» Consegne:
1. Stabilisci se ciascuna affermazione concorda con il testo sull'agroecologia circolare. Rispondi sì o no e cita alla lettera le parole del testo che lo decidono: (a) Legambiente ha lanciato la sfida a Napoli; (b) il forum era il secondo forum nazionale di Legambiente sull'Agroecologia Circolare; (c) al forum hanno partecipato soltanto agricoltori.
2. Prosegui il testo sull'agroecologia circolare a partire dalla sua ultima frase.

» Testo da esaminare:

Agroecologia circolare: dal campo alla tavola

Un Green new deal dell’agricoltura libera da chimica e plastica, per combattere la crisi climatica e rilanciare l’economia verde

[15 Ottobre 2019]

Oggi a Napoli Legambiente ha lanciato la sfida per «Un nuovo modello di agricoltura che sposi appieno la sostenibilità ecologica; un’agricoltura che possa finalmente diventare non solo l’asse portante dell’economia made in Italy, ma un settore strategico anche dal punto di vista ambientale a cominciare dalle sfide imposte dalla crisi climatica». E per farlo ha chiamato a raccolta le esperienze più avanzate del nostro Paese per «proporre una nuova alleanza che possa condurre, oltre alla riduzione dell’utilizzo della chimica attraverso il ricorso a buone pratiche agronomiche, ad un impegno concreto per un Green new deal anche in questo settore».

Al primo forum nazionale di Legambiente sull’Agroecologia Circolare si sono confrontati agricoltori e aziende del settore agroalimentare delle diverse filiere e comparti, dalla coltivazione, alla trasformazione fino alla vendita, insieme a tecnici, studiosi e istituzioni per stringere un patto che possa rispondere alle crescenti richieste dei consumatori per avere prodotti più sani e per fermare la febbre del pianeta.

» Dati forniti:
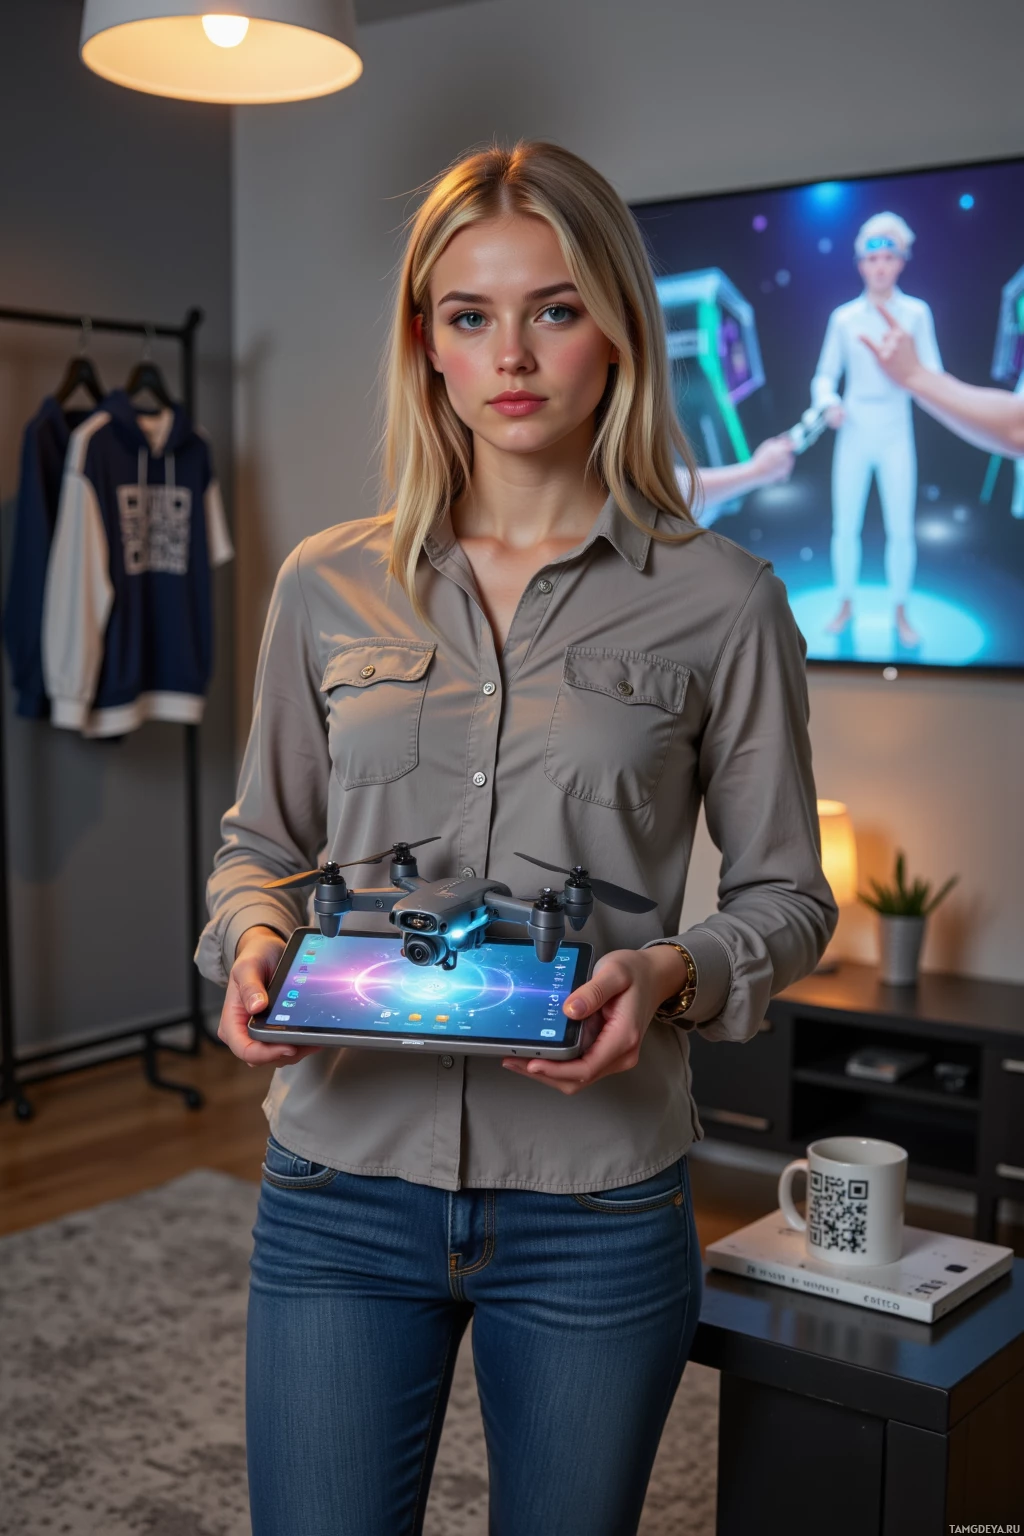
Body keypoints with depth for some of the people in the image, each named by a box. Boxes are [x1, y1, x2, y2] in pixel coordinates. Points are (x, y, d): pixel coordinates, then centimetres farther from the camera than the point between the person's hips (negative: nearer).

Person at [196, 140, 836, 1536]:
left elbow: (788, 895, 2)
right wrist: (254, 941, -9)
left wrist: (675, 974, -18)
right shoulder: (328, 584, 3)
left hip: (595, 1207, -1)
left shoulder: (719, 601, -4)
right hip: (341, 1192, 2)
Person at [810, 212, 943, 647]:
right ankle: (846, 606, 20)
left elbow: (933, 377, -3)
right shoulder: (843, 317, 3)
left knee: (900, 530, -1)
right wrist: (829, 403, -15)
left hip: (895, 434, -1)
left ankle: (900, 613, 13)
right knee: (844, 527, 4)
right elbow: (824, 375, 6)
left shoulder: (915, 313, -1)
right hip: (854, 433, 1)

» Risposte alle consegne:
1.
(a) Sì: «Oggi a Napoli Legambiente ha lanciato la sfida».
(b) No: «Al primo forum nazionale di Legambiente sull’Agroecologia Circolare».
(c) No: «insieme a tecnici, studiosi e istituzioni».

2.
Legambiente sottolinea che «L’attenzione e la sensibilità nei confronti della sostenibilità ambientale delle filiere, dell’utilizzo delle rinnovabili – dal solare termico o fotovoltaico fino alla produzione di biogas o biometano – della lotta agli sprechi idrici ed energetici, dell’innovazione tecnologica delle macchine e attrezzature agricole in chiave sostenibile sono sempre maggiori in Italia e ciò ci dimostra che siamo sulla strada giusta. Anche in agricoltura è, inoltre, necessario porre un freno al largo consumo di plastica: su questo fronte, oltre alle pratiche virtuose già attive sul riciclo degli imballaggi in plastica, alcune sperimentazioni sui biomateriali e sull’eco-packaging devono essere per Legambiente incoraggiate per ridurne gli impatti su tutte le filiere».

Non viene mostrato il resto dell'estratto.